Personne autour de moi, ni mes amis ni les gens avec qui je travaille n'écoutent l'album avant qu'il ne soit complètement fini. Plus libre que cela, il n'y a pas. Je n'ai pas envie qu'une réflexion quelconque ne m'influence dans la direction de l'album. Je pense qu'il y a une seule manière de faire ce métier, c'est de faire ce qu'on veut. Après il faut beaucoup travailler pour le faire, avoir de la discipline mais c'est autre chose."

Keren Ann, la trentaine légèrement dépassée, pourrait faire des projets à l'infini. L'avenir ne semble pas la préoccuper outre mesure : "Je n'ai jamais eu de plans, de projets. J'ai laissé la vie m'emmener là ou elle voulait. Toujours.
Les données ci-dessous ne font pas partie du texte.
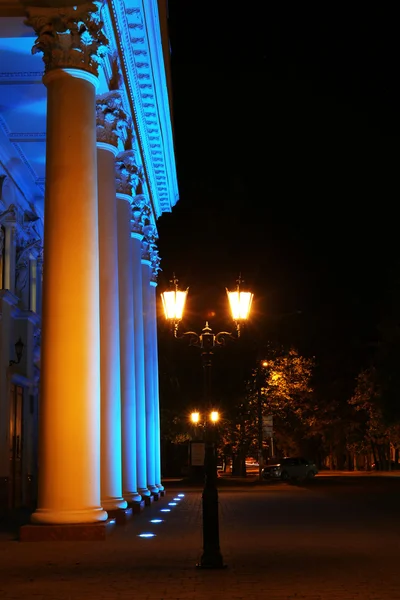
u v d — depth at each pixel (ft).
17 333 81.05
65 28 50.16
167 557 39.55
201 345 42.45
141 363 84.53
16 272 83.25
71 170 48.96
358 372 237.25
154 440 106.11
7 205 78.33
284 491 124.47
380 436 227.81
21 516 71.56
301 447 272.51
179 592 29.78
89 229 48.75
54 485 46.26
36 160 79.51
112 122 62.39
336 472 258.98
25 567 36.29
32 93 64.90
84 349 47.26
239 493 117.60
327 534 52.31
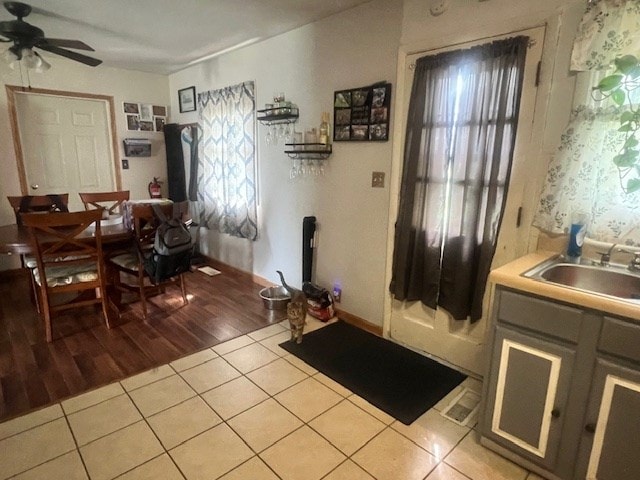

Je suis incapable de vous dire où je serai dans six mois. Je fais avec les ingrédients qu'on me donne. Pour le reste, c'est la vie qui décide. Ce n'est pas dans mon caractère de faire des projets, ça n'a jamais été le cas." Là où d'autres s'interrogeraient sur leur carrière, sur leur devenir dans le monde impitoyable de la musique, la jeune femme répond sereinement : "Je ne dépends pas de mon métier. Peut être qu'il y a dix ans, c'était le cas. Je ne dépends pas aujourd'hui de ma création. C'est elle qui dépend de moi. Je lui donne du temps. Je ne veux pas devenir son esclave parce que je me suis retrouvée dans des périodes où je n'arrivais pas à m'arrêter. Aujourd'hui je pense que c'est important de s'arrêter, de vivre la vie pleinement et moi, en tout cas, j'en ai besoin."